The change was reverted at 20:51 UTC and all of the load balancers returned to a healthy state immediately.

What Are We Doing About This

First, we are changing the way that we perform maintenance to our load balancers. Going forward, we will set up a new pool of load balancers alongside our existing pool, instead of doing these upgrades in place.

Second, we are revisiting our canary mechanism for these types of changes. The current mechanism overly relies on using complex configuration files for rolling out a change, which in this case made it hard to understand the state of which load balancers had been upgraded.

We are very sorry for the impact that this caused. We know that our customers rely on PagerDuty to be running consistently and we did not meet that promise. For any questions, comments, or concerns, please contact us at support@pagerduty.com.

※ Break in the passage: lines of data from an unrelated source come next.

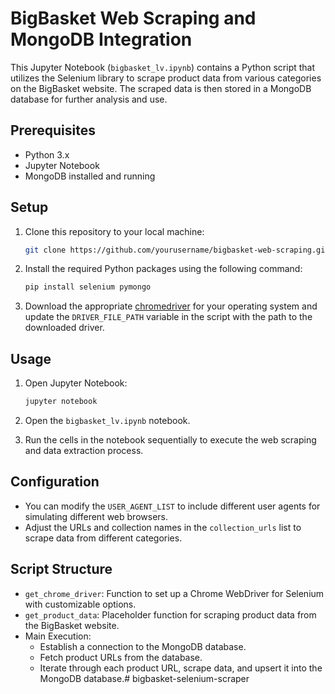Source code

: # BigBasket Web Scraping and MongoDB Integration

This Jupyter Notebook (`bigbasket_lv.ipynb`) contains a Python script that utilizes the Selenium library to scrape product data from various categories on the BigBasket website. The scraped data is then stored in a MongoDB database for further analysis and use.

## Prerequisites

- Python 3.x
- Jupyter Notebook
- MongoDB installed and running

## Setup

1. Clone this repository to your local machine:

   ```bash
   git clone https://github.com/yourusername/bigbasket-web-scraping.git
   ```

2. Install the required Python packages using the following command:

   ```bash
   pip install selenium pymongo
   ```

3. Download the appropriate [chromedriver](https://sites.google.com/chromium.org/driver/) for your operating system and update the `DRIVER_FILE_PATH` variable in the script with the path to the downloaded driver.

## Usage

1. Open Jupyter Notebook:

   ```bash
   jupyter notebook
   ```

2. Open the `bigbasket_lv.ipynb` notebook.

3. Run the cells in the notebook sequentially to execute the web scraping and data extraction process.

## Configuration

- You can modify the `USER_AGENT_LIST` to include different user agents for simulating different web browsers.
- Adjust the URLs and collection names in the `collection_urls` list to scrape data from different categories.

## Script Structure

- `get_chrome_driver`: Function to set up a Chrome WebDriver for Selenium with customizable options.
- `get_product_data`: Placeholder function for scraping product data from the BigBasket website.
- Main Execution:
  - Establish a connection to the MongoDB database.
  - Fetch product URLs from the database.
  - Iterate through each product URL, scrape data, and upsert it into the MongoDB database.# bigbasket-selenium-scraper
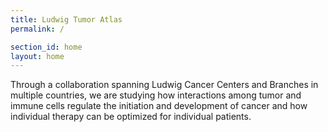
 ```yaml
---
title: Ludwig Tumor Atlas
permalink: /

section_id: home
layout: home
---
```


Through a collaboration spanning Ludwig Cancer Centers and Branches in multiple countries, we are studying how interactions among tumor and immune cells regulate the initiation and development of cancer and how individual therapy can be optimized for individual patients.
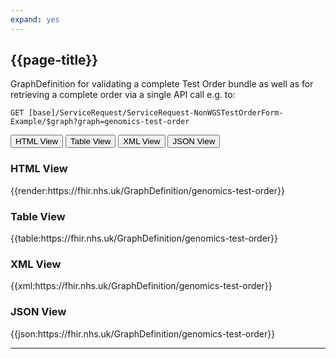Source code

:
 ```yaml
---
expand: yes
---
```

## {{page-title}}

GraphDefinition for validating a complete Test Order bundle as well as for retrieving a complete order via a single API call e.g. to:

```
GET [base]/ServiceRequest/ServiceRequest-NonWGSTestOrderForm-Example/$graph?graph=genomics-test-order
```

<div class="tab">
 <button class="tablinks active" onclick="openTab(event, 'HTML View')">HTML View</button>
 <button class="tablinks" onclick="openTab(event, 'Table View')">Table View</button>
  <button class="tablinks" onclick="openTab(event, 'XML View')">XML View</button>
  <button class="tablinks" onclick="openTab(event, 'JSON View')">JSON View</button>
</div>

<div id="HTML View" class="tabcontent" style="display:block">
  <h3>HTML View</h3>
{{render:https://fhir.nhs.uk/GraphDefinition/genomics-test-order}}
</div>

<div id="Table View" class="tabcontent">
  <h3>Table View</h3>
{{table:https://fhir.nhs.uk/GraphDefinition/genomics-test-order}}
</div>

<div id="XML View" class="tabcontent">
  <h3>XML View</h3>
{{xml:https://fhir.nhs.uk/GraphDefinition/genomics-test-order}}
</div>

<div id="JSON View" class="tabcontent">
  <h3>JSON View</h3>
{{json:https://fhir.nhs.uk/GraphDefinition/genomics-test-order}}
</div>

---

Posted Nov 23, 2019 - 01:06 UTC

Resolved
We have fully recovered. All our systems are operational, and users are now able to log into PagerDuty.
Posted Nov 18, 2019 - 22:09 UTC
Monitoring
We have deployed a fix to this issue. We're currently monitoring for full recovery. Notification Delivery and the Events API have not been impacted during the course of this incident.
Posted Nov 18, 2019 - 22:04 UTC
Investigating
We're currently experiencing an issue where users are unable to log into PagerDuty. Additionally, those who are already logged in may experience issues loading the Incidents page. We're currently investigating.
Posted Nov 18, 2019 - 21:56 UTC
This incident affected: Web Application and Mobile Application.